Targeting the PI3K/STAT3 axis modulates age‐related differences in macrophage phenotype in rats with myocardial infarction

: Ageing is associated with impaired repair mechanisms in cardiovascular diseases. Macrophages contribute to cardiac fibrosis after myocardial infarction (MI). The phosphatidyl-inositol-3-kinase (PI3K) pathway has been shown to play a role in cardiac remodelling after MI. It remained unclear whether n-butylidenephthalide, a major component of Angelica sinensis, can attenuate cardiac fibrosis by regulating the PI3K/signal transducer and activator of transcription 3 (STAT3)-mediated macrophage phenotypes in ageing rats after MI. Twenty-four hours after ligation of the left anterior descending artery, young (2-month-old) and ageing (18-month-old) male Wistar rats were treated with either vehicle or n-butylidenephthalide for 4 weeks.

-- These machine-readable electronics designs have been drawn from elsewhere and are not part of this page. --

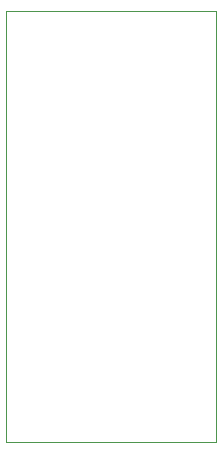
<source format=gbr>
%TF.GenerationSoftware,KiCad,Pcbnew,9.0.5*%
%TF.CreationDate,2025-10-26T17:33:29-05:00*%
%TF.ProjectId,28c256,32386332-3536-42e6-9b69-6361645f7063,rev?*%
%TF.SameCoordinates,Original*%
%TF.FileFunction,Profile,NP*%
%FSLAX46Y46*%
G04 Gerber Fmt 4.6, Leading zero omitted, Abs format (unit mm)*
G04 Created by KiCad (PCBNEW 9.0.5) date 2025-10-26 17:33:29*
%MOMM*%
%LPD*%
G01*
G04 APERTURE LIST*
%TA.AperFunction,Profile*%
%ADD10C,0.050000*%
%TD*%
G04 APERTURE END LIST*
D10*
X140176250Y-75882500D02*
X122396250Y-75882500D01*
X140176250Y-112395000D02*
X140176250Y-75882500D01*
X122396250Y-112395000D02*
X140176250Y-112395000D01*
X122396250Y-75882500D02*
X122396250Y-112395000D01*
M02*

</source>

There were similar infarct sizes in both age groups. Compared with young rats, ageing rats exhibited significant increased cardiac fibrosis after MI, which can be attenuated after administering n-butylidenephthalide. MI was associated with decreased activities of PI3K and STAT3 in ageing rats compared with young rats. In both age groups, n-butylidenephthalide effectively provided a significant increase of STAT3 phosphorylation, STAT3 activity, STAT3 nuclear translocation, myocardial IL-10 levels and the percentage of M2c macrophage and a decrease of myofibroblast infiltration. The effects of n-butylidenephthalide on increased IL-10 levels were reversed by LY294002 or S3I-201. Furthermore, LY294002 abolished the STAT3 phosphorylation, whereas PI3K activity was not affected following the inhibition of STAT3. In conclusions, the host environment is responsible for ageing-related myofibroblast dysregulation in response to MI which can be improved by administering n-butylidenephthalide via macrophage differentiation towards M2 phenotype by targeting the PI3K/STAT3 axis.